Point 3 is another Band-Aid. The automatically generated forecast is not accurate enough, so subject matter experts need to make adjustments to the forecast. There are two main problems with this approach (other than again ignoring the root cause). The first is that this process introduces significant bias into the forecast. The automated forecast may have been very wrong, but at least it will usually have about zero bias. Second, this approach never allows the automated forecast to ever get fundamentally better, since it can never learn from past mistakes.
It may adjust a baseline history and a baseline forecast to both historic and future adjustments, but has no means of determining why and so can never improve predictions of the future. This means that forecast accuracy will not be improved incrementally over time and it means forecasting will always be a highly manual, and thus a non-scalable process.
Point 4 has many negative consequences. The most important in my opinion is that exact numbers give a false reassurance about the reliability of the forecast. This is somewhat recognized in conversations and meetings where the forecast error may be discussed, but the actual planning calculations performed by planning systems take the single value forecast as the absolute truth with total disregard for the uncertainty around the forecast. It is these consuming systems that even when they generate feasible or even optimal plans on paper, in reality produce plans
that are not even executable by the time they are published. Of course, the blame for that is not solely with the forecasting system providing garbage input, since most planning systems are not capable of accepting stochastic input even if it was made available. But getting a real forecast, not a mere prediction, would be a very important first step.
The combined effect is that the traditional multi-algorithm forecasting engines generate horrible forecast accuracy and require large manual effort to achieve even that. As a reference, against APO our demand modeling engine usually reduces forecast error by at least 50%, but frequently in the range of 80% to 90%. And although APO seems to be the worst, it is certainly not in a league of its own. The other multi-algorithm engines seem to be only marginally better, judging by how much improvement can be made.
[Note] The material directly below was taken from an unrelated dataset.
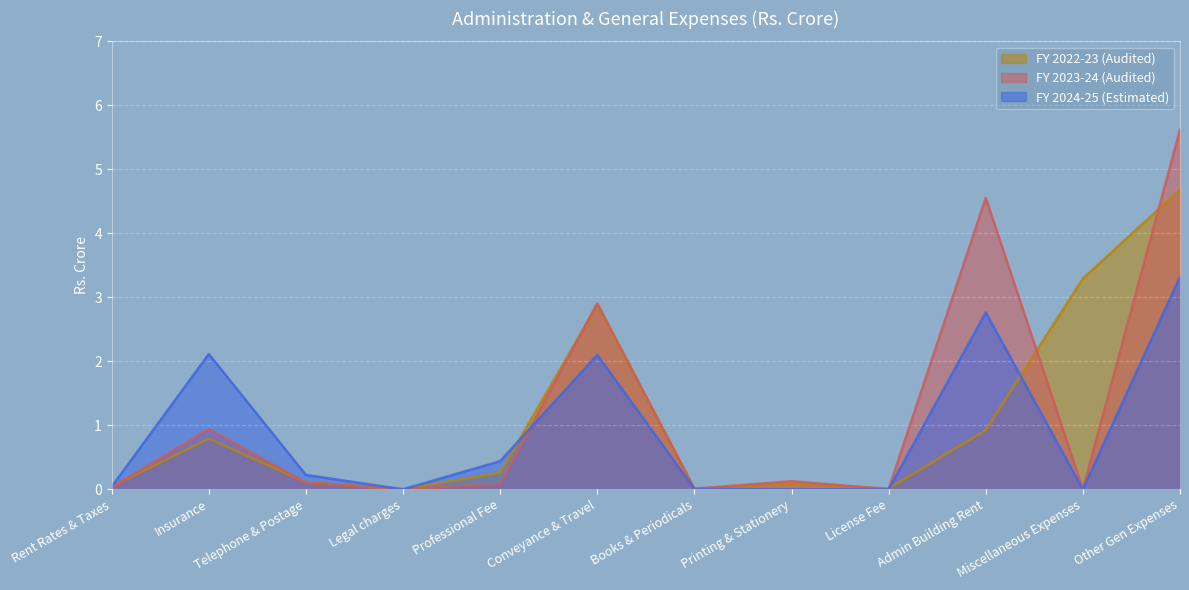

How many values in the FY 2023-24 (Audited) series exceed 0?

10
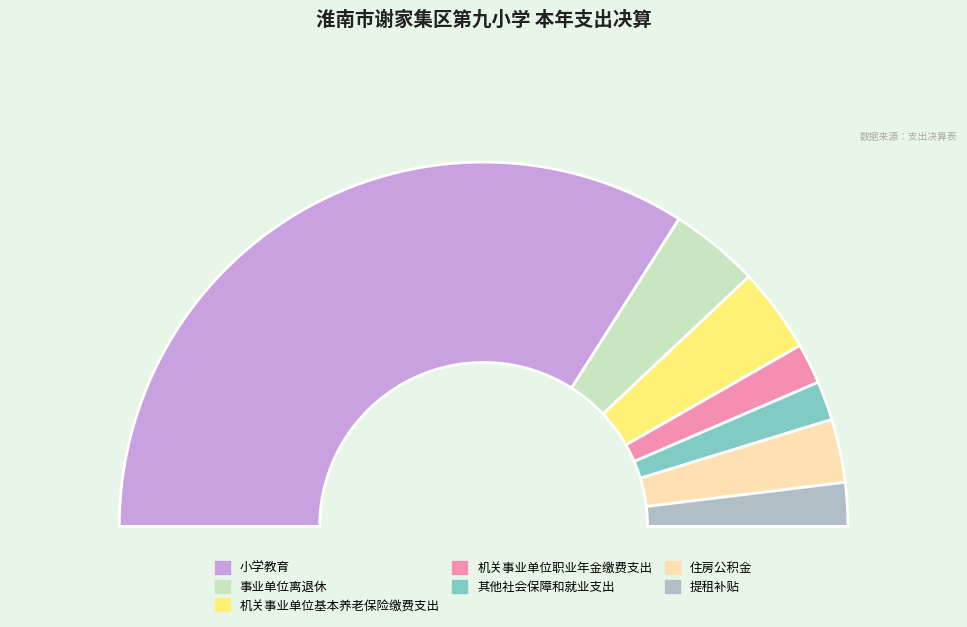

What is the largest slice in the pie chart?

小学教育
For some reason, in the situations where humans heavily adjust the forecast, the gap seems to be larger, not smaller. I am not sure if this is caused by more adjustments occurring in those environments where forecasting is more difficult, or due to humans focusing only on a few key items and neglecting all others. We have not consistently measured the forecast value-add in those benchmarks to be conclusive. Either way, the huge gap cannot be explained by simply being better at doing the same thing. It is only explained by doing it completely differently, which in turn proves the existence of a fundamental flaw inherent in the multi-algorithm approach.
Circling back to the RFP that triggered this piece, out of some 200 questions, almost 150 were dealing with multiple algorithms and the enormous manual efforts imposed on planners due to these multiple algorithms. How does one respond that you truly do not need all those manual functionalities, without being disqualified? Shouldn't the customer instead be determining how much value they can drive with a new system, rather than whether you can mirror the processes forced onto them by the limitations of the old legacy systems?
Instead, the customer is left with a list favoring an older inferior system. This is neither in the best interest of the customer, nor of the industry as a whole, since it stymies innovation.